Implementation Considerations:
- Sparsity: Binary data is often sparse. Efficiently computing L1 distances and sums of distances is crucial. Use sparse matrix libraries (e.g., SciPy in Python) and optimize distance calculations for binary data (popcount, bitwise operations if applicable).
- Sampling: For datasets with millions of rows, sampling is essential to make the computation feasible. The choice of sample size ∣Ds∣ affects accuracy and runtime.
- Linear Regression: Fitting the line to {logr,logf(r)} is a standard linear regression task. Need to select appropriate r values or α quantiles. The paper used α1=1/4,α2=3/4 and N=50 points.
- Binary Search (for NCD without approximation): Implementing the binary search for H and s requires an efficient way to calculate cdA(ind(H,p)) or its approximation. Proposition 1 provides an analytical form based on the normal approximation of sums of Bernoulli variables, which can be used.
- Computational Resources: Calculating pairwise distances (even with sampling) can be memory and CPU intensive.

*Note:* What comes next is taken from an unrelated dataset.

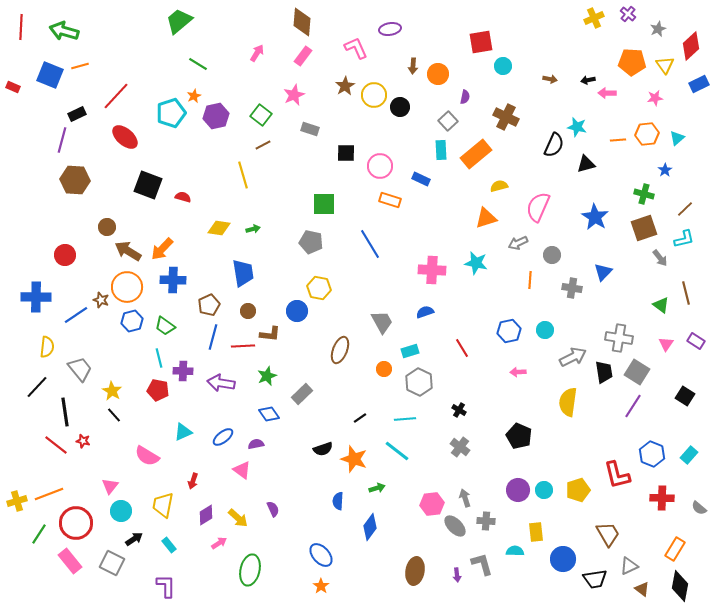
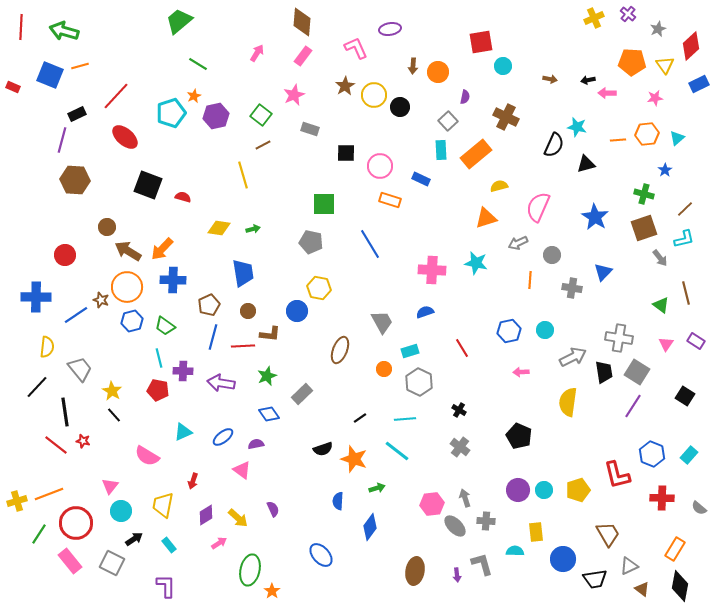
orange circle at (438, 74): moved 2 px up
pink arrow at (518, 372): moved 3 px right
orange star at (321, 586): moved 49 px left, 5 px down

Distributed computing frameworks could be beneficial for large datasets.
The paper highlights that this method, unlike PCA or SVD, does not provide a low-dimensional embedding. Its purpose is to measure intrinsic dimension, not to map data to a lower space for visualization or feature reduction. However, knowing the intrinsic dimension can be useful for model selection, algorithm choice (e.g., which indexing structures or distance metrics might work well), or simply understanding the underlying structure of the data.